My plan was to go to multi-denominational, non-membership, convention-defying synagogue Sixth and I tonight and to the still-extant, just had their 40th birthday, proving all the “indie minyans will never last people wrong,” first-wave chavurah Fabrangen tomorrow morning.

But then, while emailing back and forth with Mah Rabu blogger and fellow Jewschooler BZ, he suggested the I try out Zoo Minyan instead. Apropos my post from the other day about feminizing the theology of Kaddish Shalem, he thought I might like Zoo Minyan. During their service, they apparently alternate between masculine and feminine names for God. So I got a little excited to see that in practice.

Then, as I’m sitting here on this bus, I get this e-mail from BZ with this post from their blog:

Zoo Minyan – No Davvening, but some learning, Sat. Feb 26

Zoo Minyan is not meeting for davenning Sat. Feb 26.

Sorry folks! Insufficient leyning turn-out for Zoo this shabbos, wouldn’t be lichvod Torah. Apologies for the short notice / change of plans.

But feel free to stop by for some learning after davenning elsewhere (or after shaarei sheina / sleeping in, as is your custom).

[...]

So, it’s Fabrangen for more tomorrow, after all.

But it’s not a total waste because I have some thoughts to share that came out of this failure to launch. The first time I heard such an attitude from an indie minyanaire was from an organizer of the ultra-lightweight London minyan Wandering Jews. They don’t organize anything other than a place and time. They refuse to beg people to be hosts. If no one volunteers to host, there’s no davening. If not enough people bring stuff for the potluck, there’s no communal dinner. Etc.

I heard a woman speak about this approach at Limmud Colorado a couple of years ago. She said, if people value Wandering Jews, they will make it happen. And if they’re not making it happen, then it isn’t valuable and they should just let it go and slip away. This stands in about the starkest contrast possible to the synagogue continuity-obsessed folks.

• WHAT IS BEING ASKED: Please return the blog post above about indie minyans, in full and word for word.

• MATERIAL SHOWN:
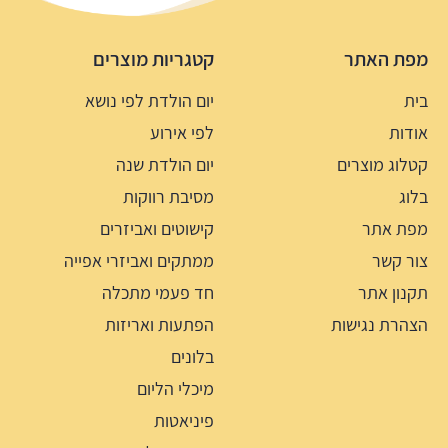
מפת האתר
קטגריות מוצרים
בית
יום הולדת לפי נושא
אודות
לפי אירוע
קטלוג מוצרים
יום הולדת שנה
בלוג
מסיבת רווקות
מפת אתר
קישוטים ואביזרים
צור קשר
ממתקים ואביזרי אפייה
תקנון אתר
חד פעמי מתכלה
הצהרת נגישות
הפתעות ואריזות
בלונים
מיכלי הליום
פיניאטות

* * *

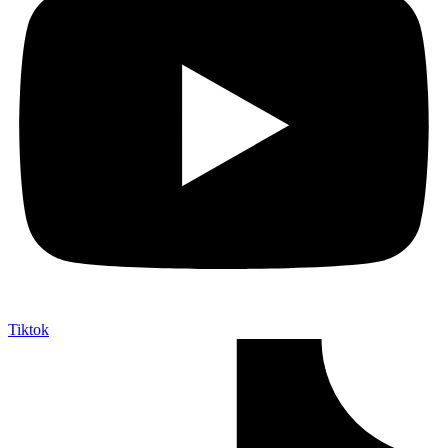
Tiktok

--

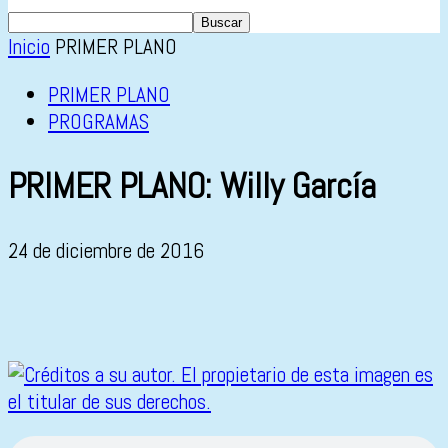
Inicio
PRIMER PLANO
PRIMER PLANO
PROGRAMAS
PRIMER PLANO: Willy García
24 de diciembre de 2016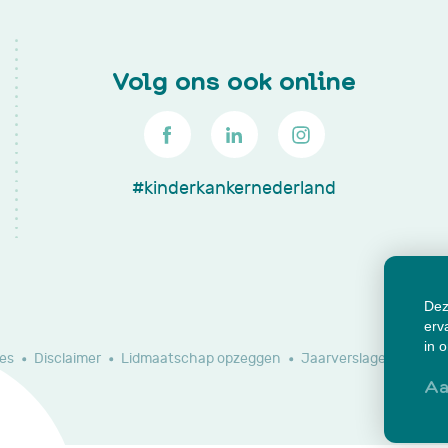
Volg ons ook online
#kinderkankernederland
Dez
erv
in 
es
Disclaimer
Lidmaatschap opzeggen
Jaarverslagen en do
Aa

• ANSWER TO THIS TASK:
My plan was to go to multi-denominational, non-membership, convention-defying synagogue Sixth and I tonight and to the still-extant, just had their 40th birthday, proving all the “indie minyans will never last people wrong,” first-wave chavurah Fabrangen tomorrow morning.

But then, while emailing back and forth with Mah Rabu blogger and fellow Jewschooler BZ, he suggested the I try out Zoo Minyan instead. Apropos my post from the other day about feminizing the theology of Kaddish Shalem, he thought I might like Zoo Minyan. During their service, they apparently alternate between masculine and feminine names for God. So I got a little excited to see that in practice.

Then, as I’m sitting here on this bus, I get this e-mail from BZ with this post from their blog:

Zoo Minyan – No Davvening, but some learning, Sat. Feb 26

Zoo Minyan is not meeting for davenning Sat. Feb 26.

Sorry folks! Insufficient leyning turn-out for Zoo this shabbos, wouldn’t be lichvod Torah. Apologies for the short notice / change of plans.

But feel free to stop by for some learning after davenning elsewhere (or after shaarei sheina / sleeping in, as is your custom).

[...]

So, it’s Fabrangen for more tomorrow, after all.

But it’s not a total waste because I have some thoughts to share that came out of this failure to launch. The first time I heard such an attitude from an indie minyanaire was from an organizer of the ultra-lightweight London minyan Wandering Jews. They don’t organize anything other than a place and time. They refuse to beg people to be hosts. If no one volunteers to host, there’s no davening. If not enough people bring stuff for the potluck, there’s no communal dinner. Etc.

I heard a woman speak about this approach at Limmud Colorado a couple of years ago. She said, if people value Wandering Jews, they will make it happen. And if they’re not making it happen, then it isn’t valuable and they should just let it go and slip away. This stands in about the starkest contrast possible to the synagogue continuity-obsessed folks.